Martin is now the Baltimore Ravens’ receivers coach but was Kentucky’s receivers coach in 2010, Cobb’s final season in Lexington before the Packers picked him in the second round of the 2011 NFL Draft.

“He’s like a big brother to me,” Rodgers said of Cobb. “My whole middle school career, my whole high school career, he’s always been in my corner giving me tips on the game and stuff like that. Just being that my dad was able to coach him in college and I’ve been able to stick around and be able to have him as a mentor, that’s really why I’m so familiar with his game.”

Rodgers said he’s also aware of the drama unfolding with the three-time NFL MVP quarterback who shares his last name, with Aaron Rodgers’ unhappiness with the Packers organization having come to light publicly on Thursday. His issues with the team have led him to vow not to play for the Packers ever again, according to one league source.

“Of course I want to catch passes from the reigning MVP and a future Hall of Famer,” Amari Rodgers said. “Of course, that’s pretty cool that we have the same last name. He’s an amazing quarterback. I’ve been watching him my whole life. It’s actually amazing and surreal that I get the opportunity to play with a quarterback like him.”

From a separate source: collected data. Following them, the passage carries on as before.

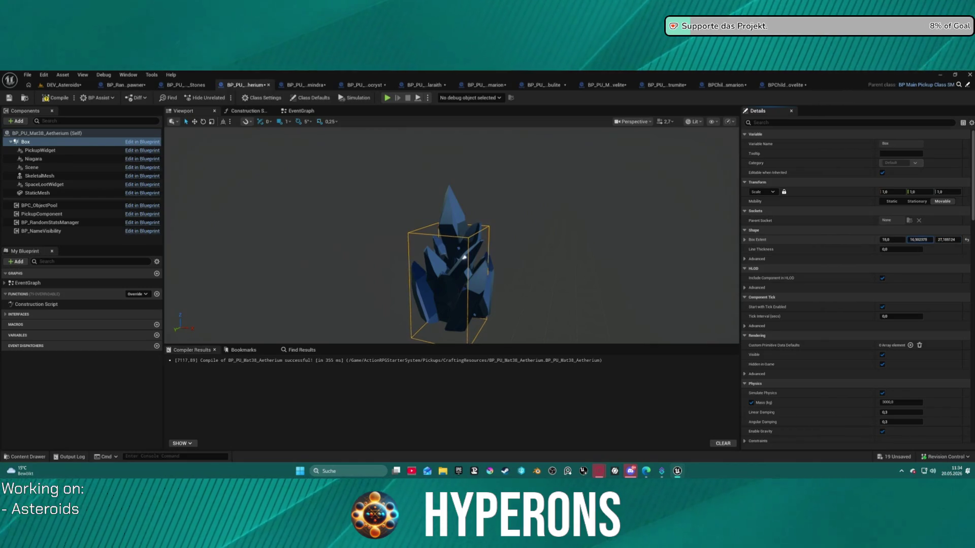
left_click_drag(897, 239, 909, 239)
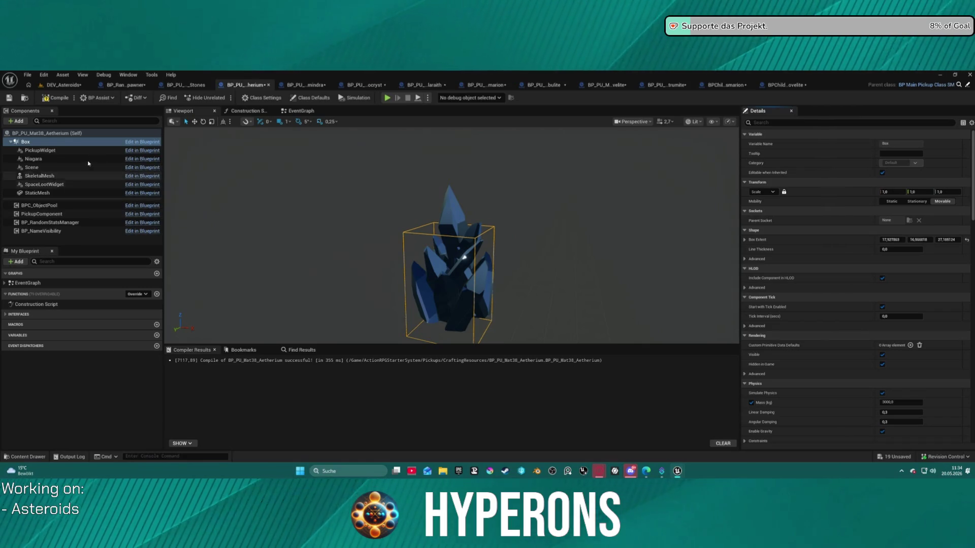
left_click(448, 220)
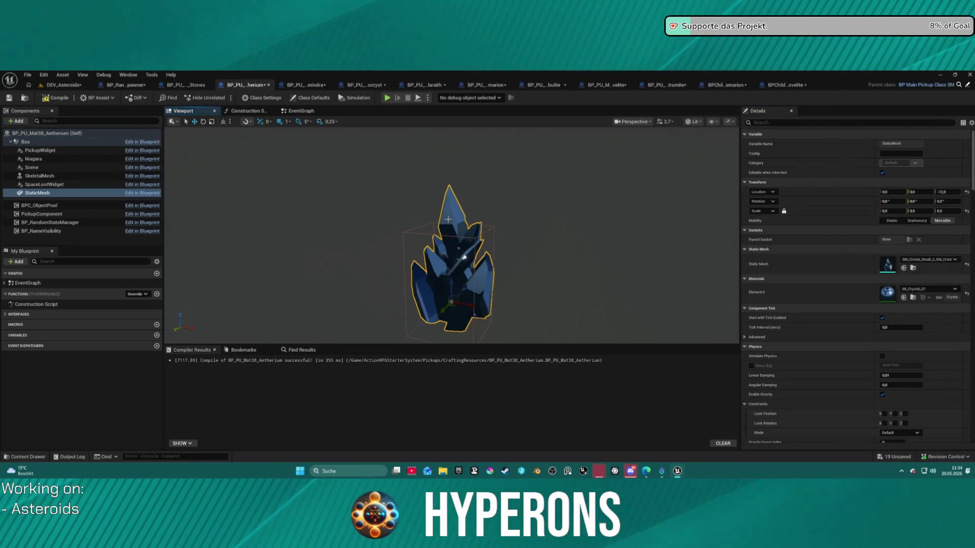
left_click_drag(448, 286, 445, 335)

Gutekunst said his decision at No. 62 actually came down to whether to draft Myers or draft Rodgers, and as soon as he decided on Myers, Gutekunst said he turned to his personnel lieutenants and told them he wanted to trade back up to get Rodgers. Some of his scouts had left the room to get a bite to eat and had to be called back in to start working the phones.

“After the pick, we targeted an area in the third round we thought we could get (Rodgers) at the price I wanted to pay. We had four or five trades we thought were going to happen that didn’t,” Gutekunst explained. “It was important that we acquired the players. You never want to overpay too much, but we were really excited to get Amari.

“He fills so many holes for us … I just think he’s built for us, built for up here in Green Bay. We were really glad to add him to the roster.”